This article is more than 10 years old
Royal Opera House, London
Charles Edwards's changes to his staging don't always work, but you have to hear Christine Goerke's shattering performance

You might find yourself with mixed feelings about the Royal Opera's latest revival of Elektra. Immensely powerful, if at times flawed, it marks the third outing for Charles Edwards's 2003 staging of Strauss's terrifying psychological masterpiece. Edwards has subjected his production to painstaking revision on each appearance. In this instance, however, the changes aren't always advantageous.

The concept, in outline, remains the same. The opera is relocated to the Weimar Republic, where Klytämnestra (Michaela Schuster) and Aegisth (John Daszak) are the decrepit remnants of a pre-war aristocracy, while Christine Goerke's Elektra and Iain Paterson's Orest embody a brutalised younger generation with a potential for even greater atrocity than their elders.

When it was last seen in 2008, politics and psychodrama were finely balanced. This time round, a symbolist note has crept in and the focus has blurred. The bloodied Fifth Maid (Jennifer Check), emblematic victim of everyone's violence, now crawls about on stage throughout, and gets distractingly in the way at climactic moments. Klytämnestra's druggy hyperactivity, also new, sits uneasily with the score, robbing the work's central confrontation of some of its force.

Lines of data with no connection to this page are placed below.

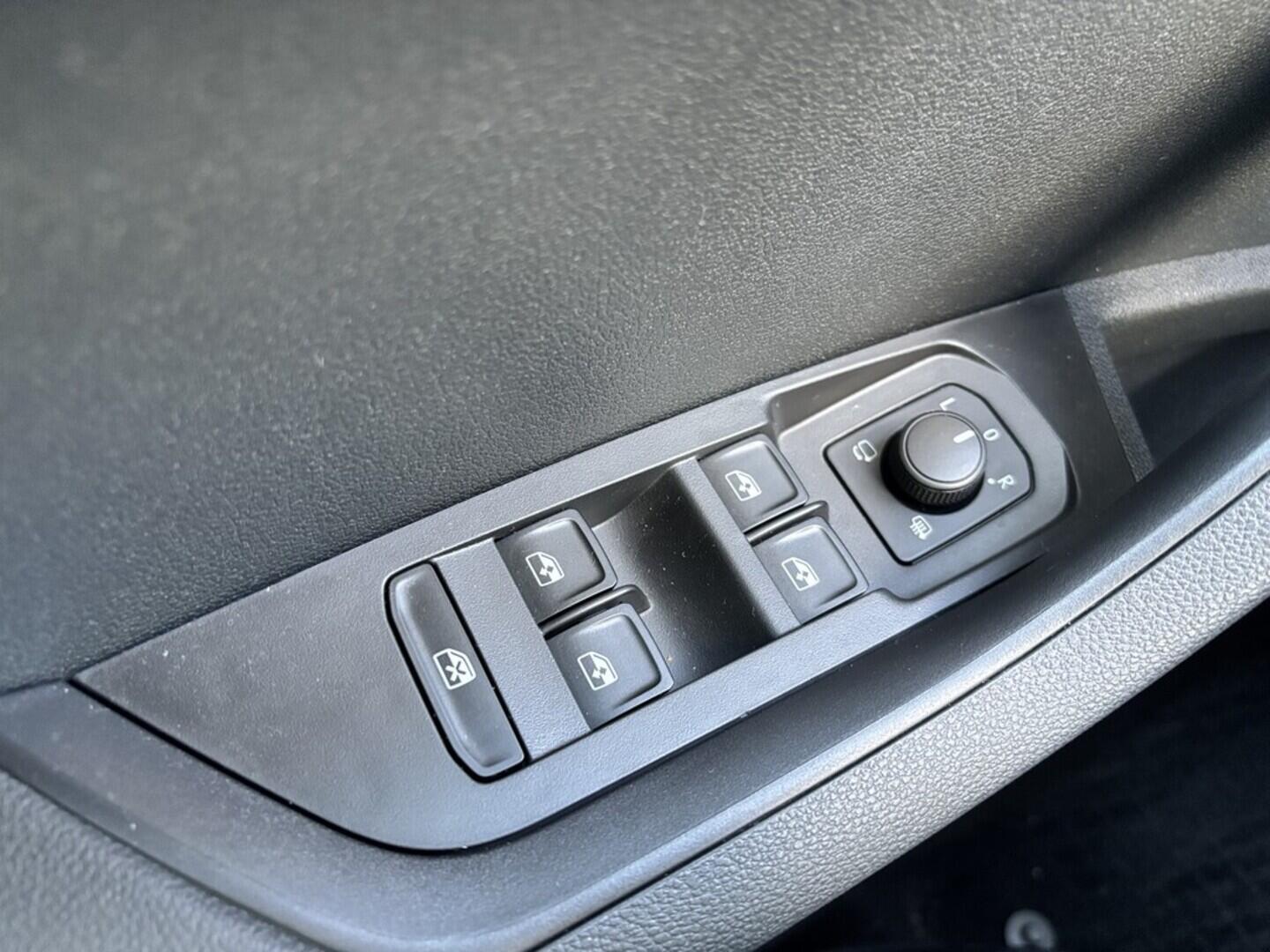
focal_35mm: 26
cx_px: 635
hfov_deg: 67.3
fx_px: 954
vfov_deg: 53.1
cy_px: 476
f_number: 1.6
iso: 500
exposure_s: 1/48
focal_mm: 5.96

Yet you have to hear it, above all for Goerke's shattering performance in the title role and Andris Nelsons's powerhouse conducting. Goerke's voice rides Strauss's vast orchestra with phenomenal ease, and even though bitterness, contempt and loathing are etched unforgettably into her tone, she sings a role often shouted expressionistically with an extraordinary sense of line. Nelsons's interpretation is eruptive yet lyrical, offsetting a nightmare present with heartbreaking memories of past happiness. Adrianne Pieczonka's Chrysothemis is vocally thrilling, if less sympathetic than some. Paterson's tremendous Orest is a real psychopath: horribly disturbing. Goerke makes it unmissable, whatever you think of the rest of it.